• **What you will do**:
Retype, word for word, the stretch of the material from the line containing "Data Storage" through the line containing "Join our TOUR", with both of those lines included. Leave the pictures out.

• **Dataset entries**:
◆ ◆ ◆

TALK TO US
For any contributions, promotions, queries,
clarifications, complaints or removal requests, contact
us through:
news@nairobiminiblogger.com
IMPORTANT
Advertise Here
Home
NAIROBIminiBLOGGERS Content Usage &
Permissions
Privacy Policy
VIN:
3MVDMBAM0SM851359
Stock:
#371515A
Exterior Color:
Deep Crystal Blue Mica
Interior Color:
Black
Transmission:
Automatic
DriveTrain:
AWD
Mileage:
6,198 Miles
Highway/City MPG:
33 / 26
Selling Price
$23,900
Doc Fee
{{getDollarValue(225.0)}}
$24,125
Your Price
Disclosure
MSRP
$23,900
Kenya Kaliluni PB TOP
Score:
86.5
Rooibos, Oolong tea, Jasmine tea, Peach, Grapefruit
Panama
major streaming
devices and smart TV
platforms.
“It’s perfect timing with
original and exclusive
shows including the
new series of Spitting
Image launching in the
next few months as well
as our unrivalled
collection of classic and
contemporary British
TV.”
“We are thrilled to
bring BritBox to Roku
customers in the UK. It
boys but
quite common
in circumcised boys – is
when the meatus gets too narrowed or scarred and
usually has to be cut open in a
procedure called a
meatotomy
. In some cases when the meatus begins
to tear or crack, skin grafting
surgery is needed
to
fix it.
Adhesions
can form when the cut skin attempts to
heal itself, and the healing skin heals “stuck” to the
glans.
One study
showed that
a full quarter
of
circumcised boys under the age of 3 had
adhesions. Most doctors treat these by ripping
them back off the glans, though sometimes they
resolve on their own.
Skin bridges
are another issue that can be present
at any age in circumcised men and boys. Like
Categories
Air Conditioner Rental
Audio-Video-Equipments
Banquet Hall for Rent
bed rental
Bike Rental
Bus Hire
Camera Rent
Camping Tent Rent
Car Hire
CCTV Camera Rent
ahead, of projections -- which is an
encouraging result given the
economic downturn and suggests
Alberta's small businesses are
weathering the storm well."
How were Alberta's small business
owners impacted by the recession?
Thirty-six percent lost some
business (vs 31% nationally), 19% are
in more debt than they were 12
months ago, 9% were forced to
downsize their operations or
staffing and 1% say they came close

◆ ◆ ◆

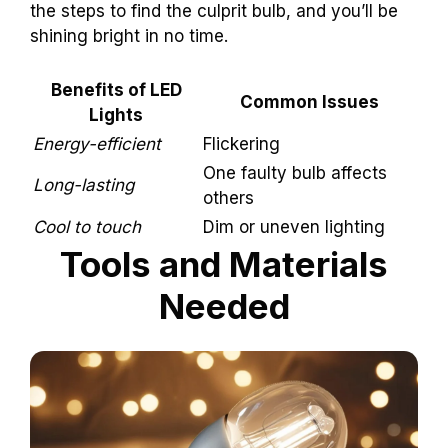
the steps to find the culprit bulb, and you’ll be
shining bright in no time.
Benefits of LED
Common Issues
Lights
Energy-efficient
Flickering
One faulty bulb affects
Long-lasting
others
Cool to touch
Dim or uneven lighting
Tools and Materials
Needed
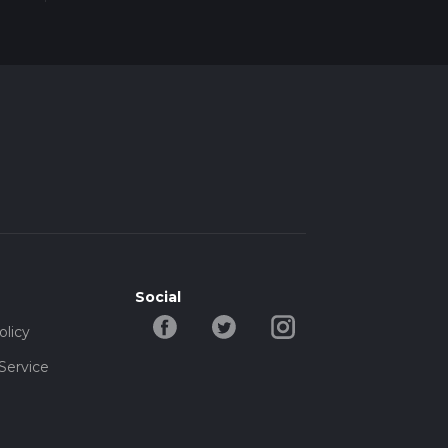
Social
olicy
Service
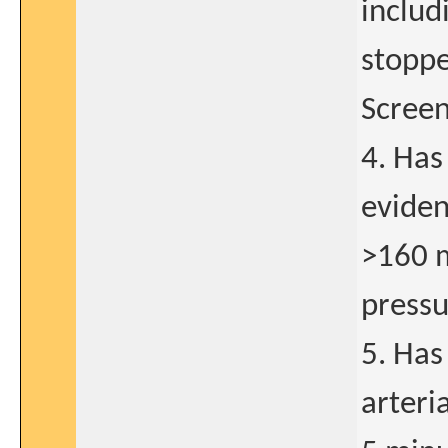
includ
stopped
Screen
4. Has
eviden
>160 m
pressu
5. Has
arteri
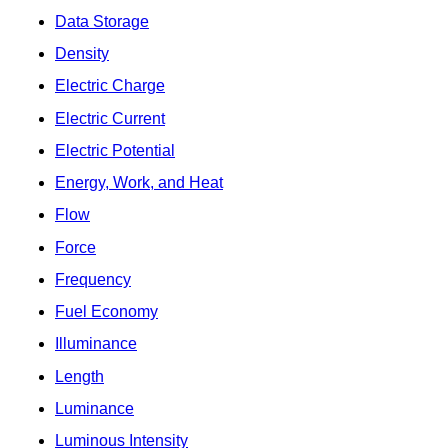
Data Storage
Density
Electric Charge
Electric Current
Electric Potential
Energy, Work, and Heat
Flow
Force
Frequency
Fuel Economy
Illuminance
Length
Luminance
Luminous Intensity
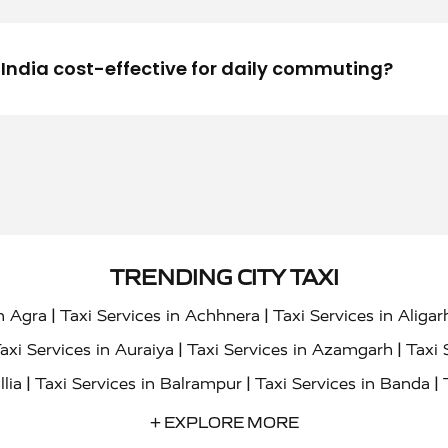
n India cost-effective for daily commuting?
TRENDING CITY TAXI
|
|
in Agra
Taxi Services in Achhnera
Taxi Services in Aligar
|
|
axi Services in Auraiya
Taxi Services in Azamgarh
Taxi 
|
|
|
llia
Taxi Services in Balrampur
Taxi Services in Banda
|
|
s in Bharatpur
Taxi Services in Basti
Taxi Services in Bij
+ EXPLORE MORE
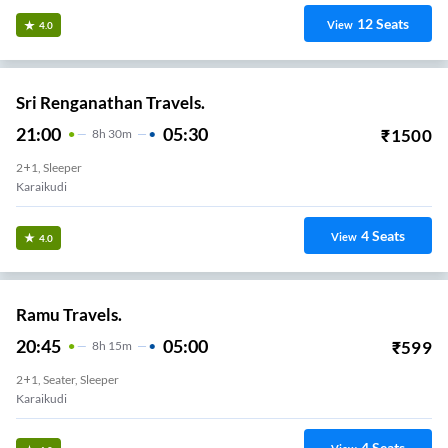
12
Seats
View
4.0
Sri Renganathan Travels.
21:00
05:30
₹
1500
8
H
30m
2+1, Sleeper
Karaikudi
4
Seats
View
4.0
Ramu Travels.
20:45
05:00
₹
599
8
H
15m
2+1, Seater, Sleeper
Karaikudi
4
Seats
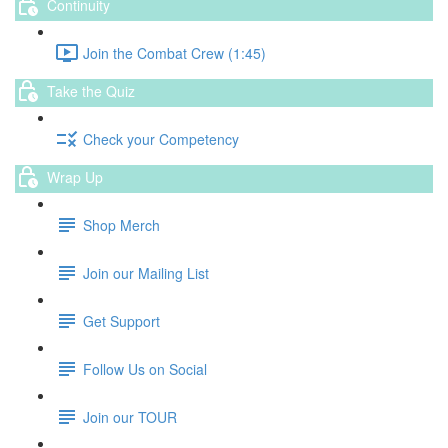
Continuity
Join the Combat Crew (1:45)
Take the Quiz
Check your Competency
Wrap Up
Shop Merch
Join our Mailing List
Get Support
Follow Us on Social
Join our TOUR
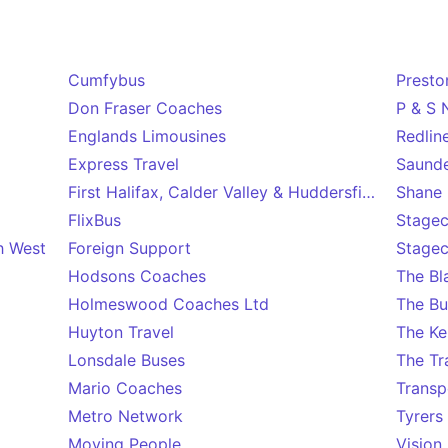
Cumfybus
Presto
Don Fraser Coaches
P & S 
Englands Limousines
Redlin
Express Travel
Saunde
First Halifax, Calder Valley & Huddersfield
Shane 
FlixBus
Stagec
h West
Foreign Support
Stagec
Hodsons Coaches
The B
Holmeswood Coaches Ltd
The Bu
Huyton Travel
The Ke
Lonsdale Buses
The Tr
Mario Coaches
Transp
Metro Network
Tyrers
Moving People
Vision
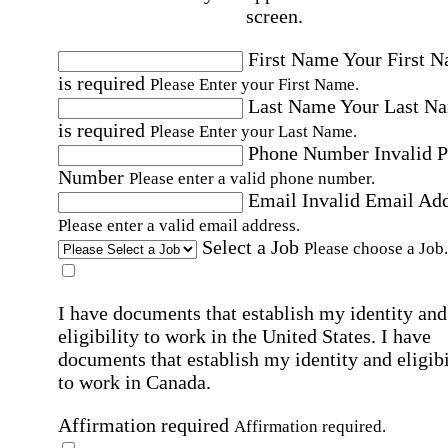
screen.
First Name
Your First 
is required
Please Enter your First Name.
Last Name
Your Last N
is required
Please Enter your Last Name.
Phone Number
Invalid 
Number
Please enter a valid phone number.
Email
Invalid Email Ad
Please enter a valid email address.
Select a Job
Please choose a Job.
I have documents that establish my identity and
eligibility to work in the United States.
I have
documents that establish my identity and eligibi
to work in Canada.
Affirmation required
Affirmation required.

◆ ◆ ◆

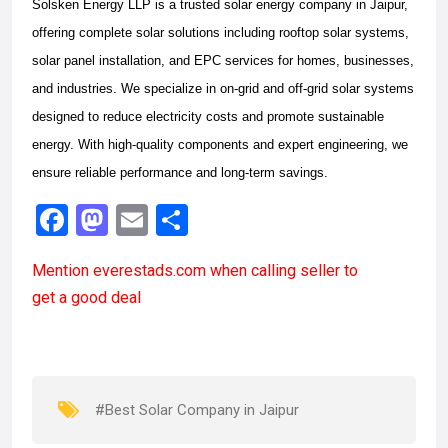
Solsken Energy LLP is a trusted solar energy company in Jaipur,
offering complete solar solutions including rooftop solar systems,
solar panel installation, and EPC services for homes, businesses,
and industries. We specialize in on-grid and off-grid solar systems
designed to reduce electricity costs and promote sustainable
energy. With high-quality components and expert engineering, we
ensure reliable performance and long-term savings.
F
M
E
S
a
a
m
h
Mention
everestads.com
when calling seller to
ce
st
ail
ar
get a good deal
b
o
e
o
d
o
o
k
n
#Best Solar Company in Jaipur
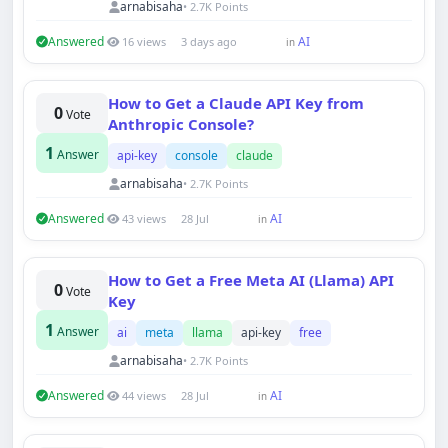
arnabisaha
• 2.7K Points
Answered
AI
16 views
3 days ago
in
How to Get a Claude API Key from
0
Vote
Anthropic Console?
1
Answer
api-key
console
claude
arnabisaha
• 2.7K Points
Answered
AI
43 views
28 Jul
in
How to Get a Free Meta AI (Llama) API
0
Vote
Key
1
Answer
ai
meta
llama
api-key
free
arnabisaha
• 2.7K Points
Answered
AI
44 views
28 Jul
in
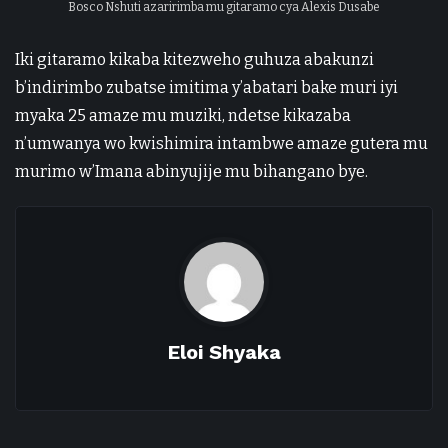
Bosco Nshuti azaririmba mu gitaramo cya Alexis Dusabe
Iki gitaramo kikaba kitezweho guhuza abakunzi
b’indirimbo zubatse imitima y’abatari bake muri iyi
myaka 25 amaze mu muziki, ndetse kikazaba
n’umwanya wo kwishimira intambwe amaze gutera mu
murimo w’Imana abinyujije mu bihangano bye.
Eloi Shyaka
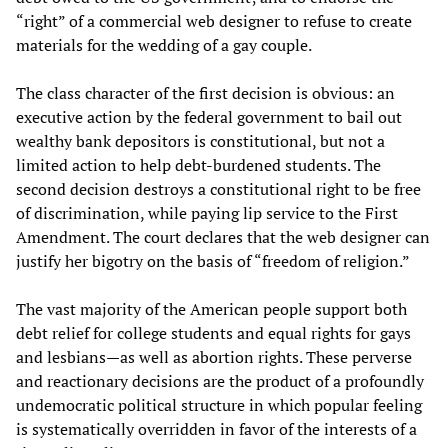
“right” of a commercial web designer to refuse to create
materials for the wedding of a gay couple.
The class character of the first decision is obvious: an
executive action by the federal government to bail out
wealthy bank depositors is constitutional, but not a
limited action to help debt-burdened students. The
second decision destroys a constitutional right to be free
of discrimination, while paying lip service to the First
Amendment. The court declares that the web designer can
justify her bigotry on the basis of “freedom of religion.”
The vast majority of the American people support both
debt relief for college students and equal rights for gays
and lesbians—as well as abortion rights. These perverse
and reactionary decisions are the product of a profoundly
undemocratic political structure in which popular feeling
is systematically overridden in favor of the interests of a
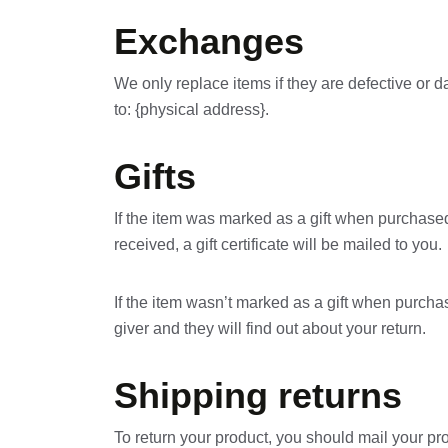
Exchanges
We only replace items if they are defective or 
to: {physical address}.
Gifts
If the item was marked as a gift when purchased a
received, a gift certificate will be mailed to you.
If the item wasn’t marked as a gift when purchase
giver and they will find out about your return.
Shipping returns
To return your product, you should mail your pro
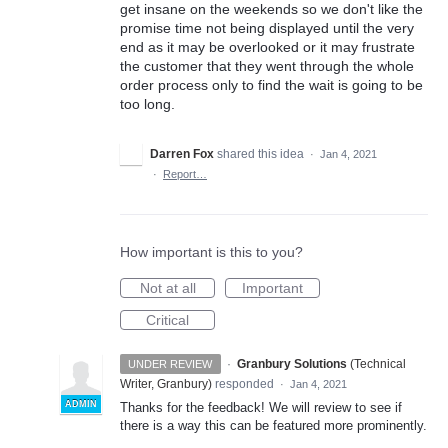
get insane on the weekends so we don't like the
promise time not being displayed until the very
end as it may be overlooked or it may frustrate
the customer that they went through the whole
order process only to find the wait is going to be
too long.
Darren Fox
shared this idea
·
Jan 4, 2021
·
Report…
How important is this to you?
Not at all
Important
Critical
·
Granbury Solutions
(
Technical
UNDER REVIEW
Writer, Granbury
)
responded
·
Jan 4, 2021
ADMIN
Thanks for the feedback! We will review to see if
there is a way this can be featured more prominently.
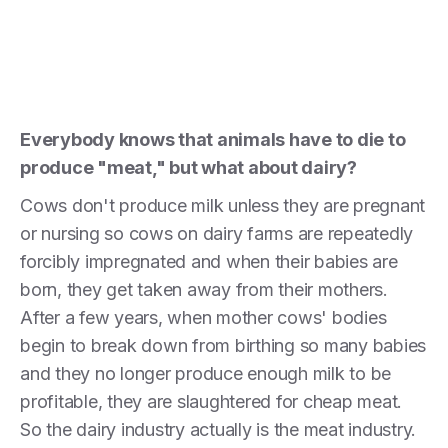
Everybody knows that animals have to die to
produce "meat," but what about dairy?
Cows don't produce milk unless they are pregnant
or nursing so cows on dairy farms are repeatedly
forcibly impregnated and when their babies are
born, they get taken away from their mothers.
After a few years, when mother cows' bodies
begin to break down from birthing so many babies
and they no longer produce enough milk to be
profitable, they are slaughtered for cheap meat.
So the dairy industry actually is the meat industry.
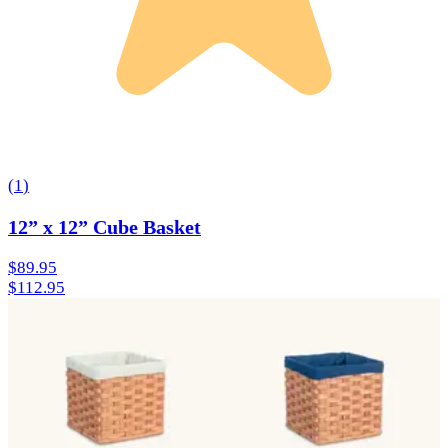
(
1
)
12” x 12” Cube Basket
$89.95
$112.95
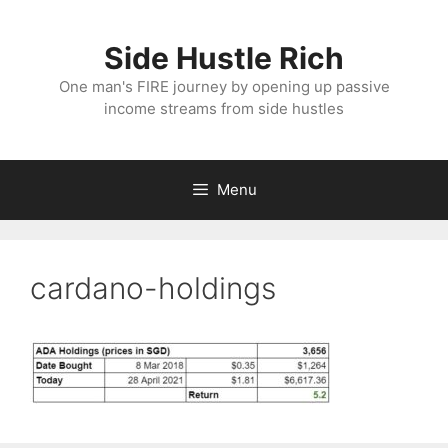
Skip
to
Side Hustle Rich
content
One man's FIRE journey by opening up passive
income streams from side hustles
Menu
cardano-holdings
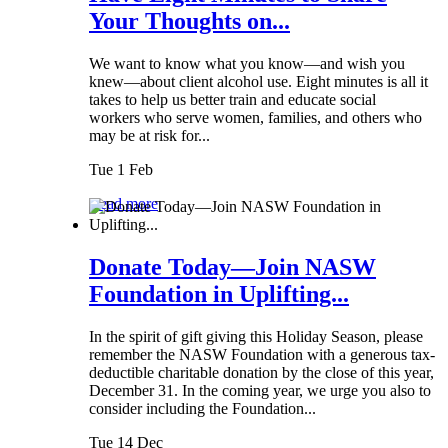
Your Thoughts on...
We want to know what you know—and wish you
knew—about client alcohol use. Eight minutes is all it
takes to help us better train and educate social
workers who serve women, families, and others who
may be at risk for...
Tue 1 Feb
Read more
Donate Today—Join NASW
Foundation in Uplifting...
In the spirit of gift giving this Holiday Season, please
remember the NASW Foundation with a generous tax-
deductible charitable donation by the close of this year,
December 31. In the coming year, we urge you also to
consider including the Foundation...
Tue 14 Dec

◆ ◆ ◆

• **Answer space**:
Data Storage
Density
Electric Charge
Electric Current
Electric Potential
Energy, Work, and Heat
Flow
Force
Frequency
Fuel Economy
Illuminance
Length
Luminance
Luminous Intensity
n India cost-effective for daily commuting?
TRENDING CITY TAXI
|
|
in Agra
Taxi Services in Achhnera
Taxi Services in Aligar
|
|
axi Services in Auraiya
Taxi Services in Azamgarh
Taxi 
|
|
|
llia
Taxi Services in Balrampur
Taxi Services in Banda
|
|
s in Bharatpur
Taxi Services in Basti
Taxi Services in Bij
+ EXPLORE MORE
12
Seats
View
4.0
Sri Renganathan Travels.
21:00
05:30
₹
1500
8
H
30m
2+1, Sleeper
Karaikudi
4
Seats
View
4.0
Ramu Travels.
20:45
05:00
₹
599
8
H
15m
2+1, Seater, Sleeper
Karaikudi
4
Seats
Continuity
Join the Combat Crew (1:45)
Take the Quiz
Check your Competency
Wrap Up
Shop Merch
Join our Mailing List
Get Support
Follow Us on Social
Join our TOUR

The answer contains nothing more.